Naltrexone blocks opioids and requires full detox before starting; it suits highly motivated patients or those with reliable follow-up. Buprenorphine is a partial opioid agonist that suppresses cravings and withdrawal without full euphoria and can be started sooner. Retention in treatment is often higher with buprenorphine.
Naltrexone is an antagonist requiring opioid-free initiation and provides blockade without opioid effects. Methadone is a full agonist given in structured programs, highly effective for retention and overdose reduction. Selection depends on patient preference, access, and clinical risks.
Suboxone combines a partial agonist with naloxone to deter misuse; it reduces cravings and withdrawal and is flexible for outpatient care. Naltrexone provides opioid blockade and suits people preferring non-agonist therapy or after completing agonist taper. Both reduce relapse and overdose when used properly.
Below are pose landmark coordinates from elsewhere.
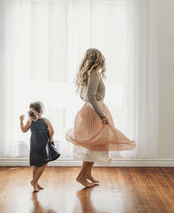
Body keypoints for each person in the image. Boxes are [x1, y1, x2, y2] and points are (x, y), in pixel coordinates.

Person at [66, 48, 136, 188]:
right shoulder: (94, 75)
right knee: (95, 144)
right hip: (95, 112)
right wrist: (102, 115)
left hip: (90, 110)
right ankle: (81, 176)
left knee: (96, 144)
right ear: (98, 60)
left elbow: (84, 96)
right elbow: (91, 97)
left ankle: (87, 174)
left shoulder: (87, 74)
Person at [20, 101, 60, 192]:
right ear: (42, 110)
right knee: (45, 162)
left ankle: (35, 182)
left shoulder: (30, 121)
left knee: (37, 164)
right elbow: (52, 131)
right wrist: (51, 137)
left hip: (34, 145)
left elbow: (23, 130)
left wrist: (21, 120)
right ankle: (34, 181)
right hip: (42, 145)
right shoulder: (46, 120)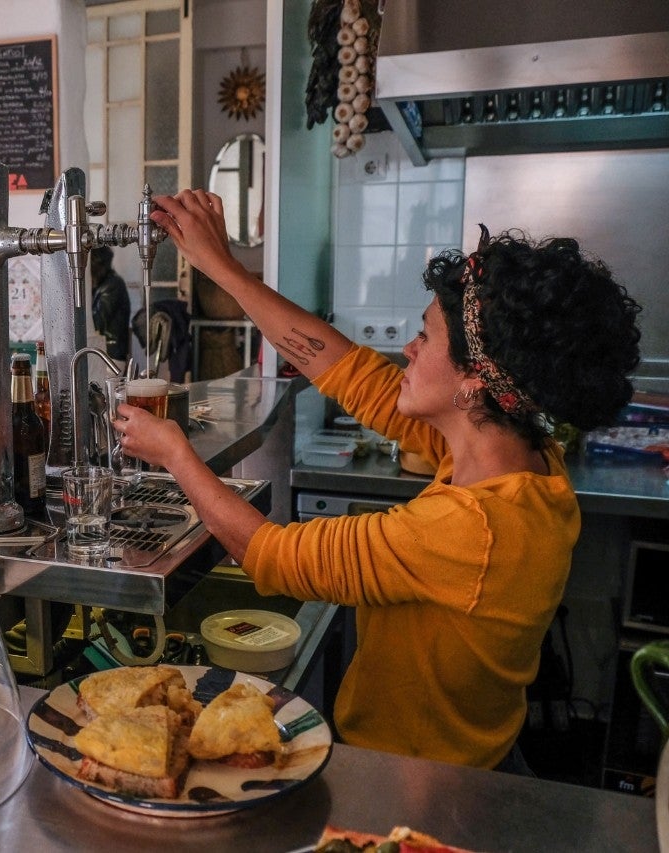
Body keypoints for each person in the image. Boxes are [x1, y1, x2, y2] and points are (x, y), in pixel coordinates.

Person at [113, 188, 642, 772]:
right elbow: (348, 371)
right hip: (474, 757)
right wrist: (225, 269)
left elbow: (273, 556)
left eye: (425, 338)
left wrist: (176, 455)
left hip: (422, 781)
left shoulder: (475, 528)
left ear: (475, 380)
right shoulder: (516, 454)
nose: (407, 350)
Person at [90, 245, 131, 362]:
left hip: (111, 355)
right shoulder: (104, 284)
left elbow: (97, 322)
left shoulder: (112, 285)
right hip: (105, 352)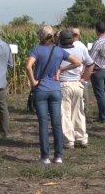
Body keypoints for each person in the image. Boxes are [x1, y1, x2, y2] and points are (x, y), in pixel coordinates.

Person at [26, 26, 81, 165]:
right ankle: (58, 156)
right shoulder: (58, 50)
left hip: (41, 90)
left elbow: (28, 66)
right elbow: (77, 63)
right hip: (56, 90)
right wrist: (61, 69)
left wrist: (33, 81)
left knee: (43, 124)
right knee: (56, 123)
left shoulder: (37, 49)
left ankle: (45, 157)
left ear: (41, 37)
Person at [58, 30, 94, 149]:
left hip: (64, 84)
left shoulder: (58, 52)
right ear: (72, 39)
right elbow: (90, 64)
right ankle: (82, 138)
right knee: (79, 112)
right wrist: (84, 79)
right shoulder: (81, 50)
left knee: (65, 113)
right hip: (78, 84)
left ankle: (69, 141)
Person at [71, 28, 90, 117]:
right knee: (83, 94)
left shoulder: (68, 46)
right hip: (80, 74)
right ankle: (84, 110)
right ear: (79, 35)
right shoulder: (83, 47)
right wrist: (84, 75)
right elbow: (89, 63)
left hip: (70, 76)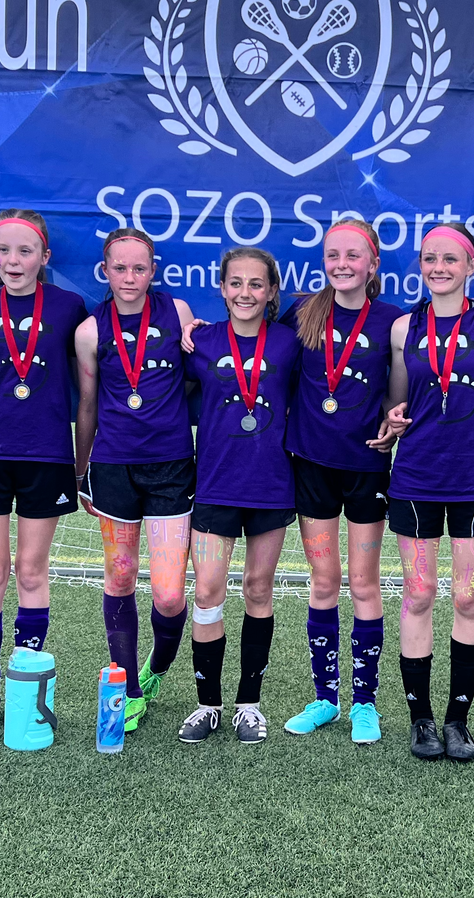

Oral tablets are inexpensive and flexible but require daily adherence. The monthly injection ensures continuous blockade, improves adherence, and avoids daily decisions, but needs clinic visits and can’t be quickly reversed if side effects occur.
Naltrexone directly blunts alcohol’s reward and is FDA-approved for AUD. Topiramate is off-label, may reduce heavy drinking via GABA/glutamate pathways, but can cause cognitive side effects and tingling. Naltrexone is typically first-line; topiramate is a consideration when first-line options aren’t tolerated.
Naltrexone is approved for AUD and reduces reward. Gabapentin is off-label, may help with sleep, anxiety, and protracted withdrawal and can reduce drinking in some, but misuse potential exists. They can be combined under supervision.
Naltrexone has stronger evidence for reducing heavy drinking. Baclofen, a GABA-B agonist, is off-label; it may aid abstinence in some, especially with liver disease, but data are mixed and sedation is common. Choice depends on liver status, side effects, and goals.
Naltrexone alone is not a weight-loss drug. Contrave pairs naltrexone with bupropion to influence appetite pathways and is approved for chronic weight management alongside diet and exercise. Use Contrave only if weight loss is the goal and alcohol/opioid-related considerations are addressed.